Chukar, Chukker, Chukar Partridge, Red Legged Partridge
Alectoris chukar, more commonly known simply as chukar, is in the Phasianidae or pheasant family. The birds are originally native to southern Eurasia, and are the national bird of Pakistan. The name Chukar comes from the Urdu, Chakhoor. In Indian mythology the Chukar is believed to be in love with the moon and thought to be constantly looking at it.
Adult Chukars have a roundish body and are approximately 12 – 15 inches in length. The Chukar's throat and neck are white. The top of its head, breast and back are gray or chestnut colored. The birds have a thin red line immediately around their eyes, a red beak and red legs. Chukar appear to be wearing a black necklace enclosing a white neck and throat. The necklace extends up to form what looks like a bandit's mask across the birds' brow.

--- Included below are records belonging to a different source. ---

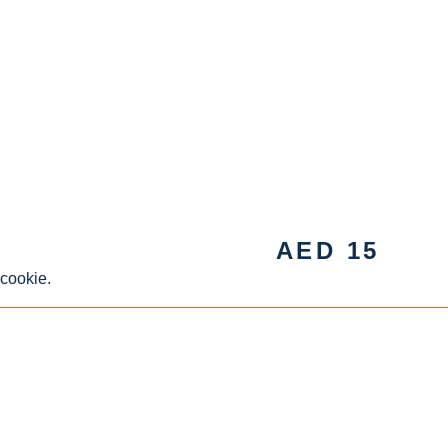
AED
15
 cookie.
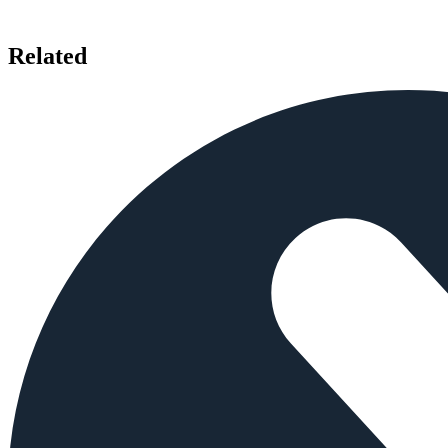
Related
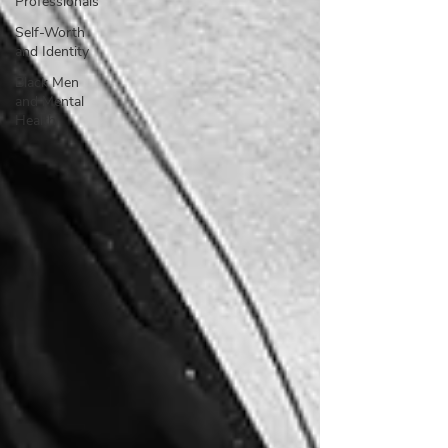
Professionals
Self-Worth
and Identity
Black Men
and Mental
Health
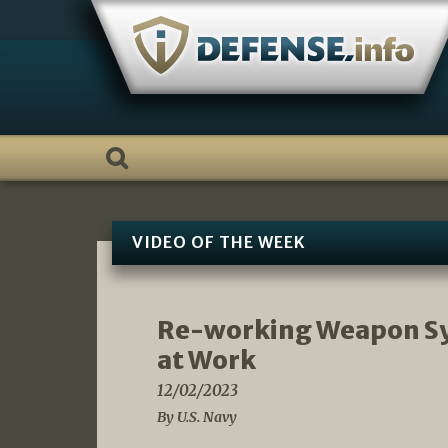
Skip
to
content
VIDEO OF THE WEEK
Re-working Weapon Sys
at Work
12/02/2023
By U.S. Navy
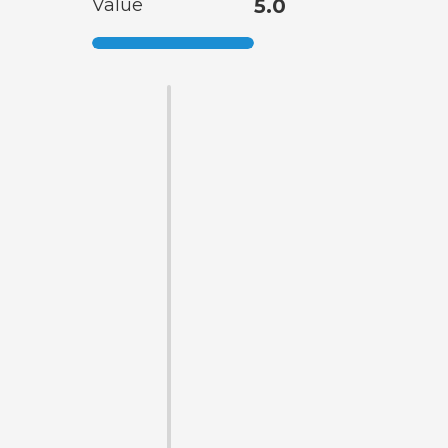
Value
5.0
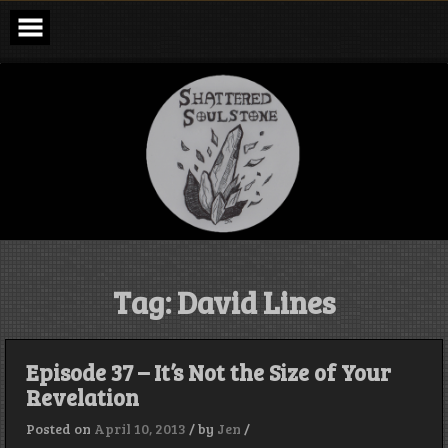
Skip
to
content
Shattered
Soulstone
Podcast
Tag:
David Lines
Episode 37 – It’s Not the Size of Your
Revelation
Posted on
April 10, 2013
/
by
Jen
/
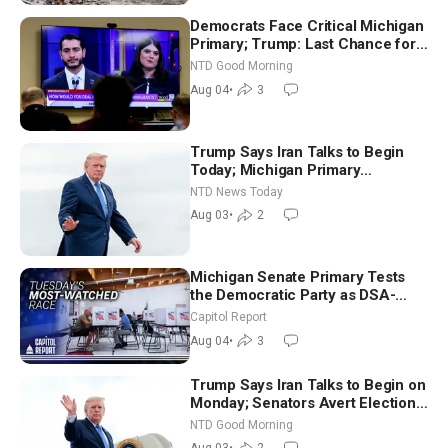
Democrats Face Critical Michigan
Primary; Trump: Last Chance for
Iran to Sign Deal | NTD Good
NTD Good Morning
Morning (Aug 4)
Aug 04
•
3
Trump Says Iran Talks to Begin
Today; Michigan Primary
Tomorrow: Progressive vs.
NTD News Today
Moderate
Aug 03
•
2
Michigan Senate Primary Tests
the Democratic Party as DSA-
Aligned Candidates Gain Ground
Capitol Report
Nationwide
Aug 04
•
3
Trump Says Iran Talks to Begin on
Monday; Senators Avert Election-
Time Shutdown | NTD Good
NTD Good Morning
Morning (Aug 3)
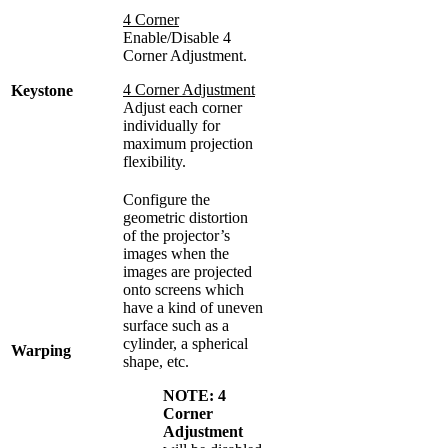
4 Corner
Enable/Disable 4
Corner Adjustment.
4 Corner Adjustment
Keystone
Adjust each corner
individually for
maximum projection
flexibility.
Configure the
geometric distortion
of the projector’s
images when the
images are projected
onto screens which
have a kind of uneven
surface such as a
cylinder, a spherical
Warping
shape, etc.
NOTE:
4
Corner
Adjustment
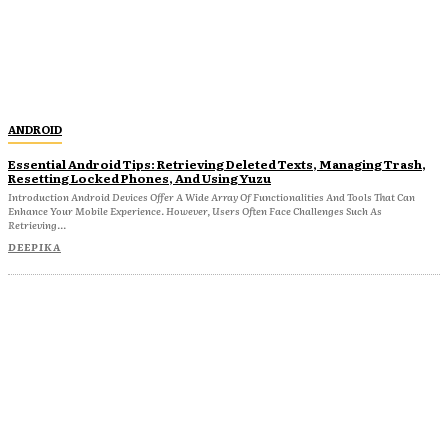
ANDROID
Essential Android Tips: Retrieving Deleted Texts, Managing Trash,
Resetting Locked Phones, And Using Yuzu
Introduction Android Devices Offer A Wide Array Of Functionalities And Tools That Can
Enhance Your Mobile Experience. However, Users Often Face Challenges Such As
Retrieving...
DEEPIKA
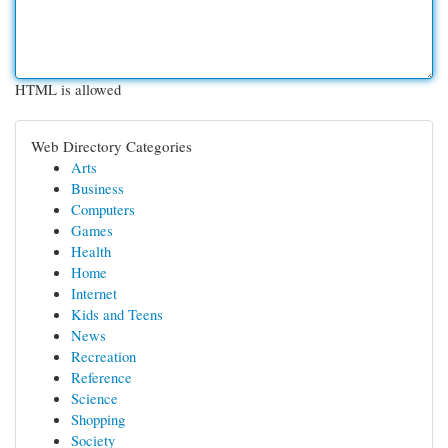
HTML is allowed
Web Directory Categories
Arts
Business
Computers
Games
Health
Home
Internet
Kids and Teens
News
Recreation
Reference
Science
Shopping
Society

Chukars are believed to have been first introduced to the Hawaiian Islands as game birds in the early part of the 20th Century. The first officially sanctioned hunting season for the Chukar in the Hawaiian Islands was in 1952. Chukars are commonly spotted on the slopes of Maunakea, near the Visitor Information Station, and sometimes even as high as the 13,796' summit of the mountain. While some scientists believe that the Chukar may be a carrier of various avian diseases that could contribute to the decline of native bird species in the Islands, other researchers argue that the Chukar fills an important ecological niche once occupied by now extinct species of native ground birds. It is believed that Chukars perform an essential function of disseminating seeds of certain native species of plants, and for this reason may be helping to restore native ecosystems in Hawai'i.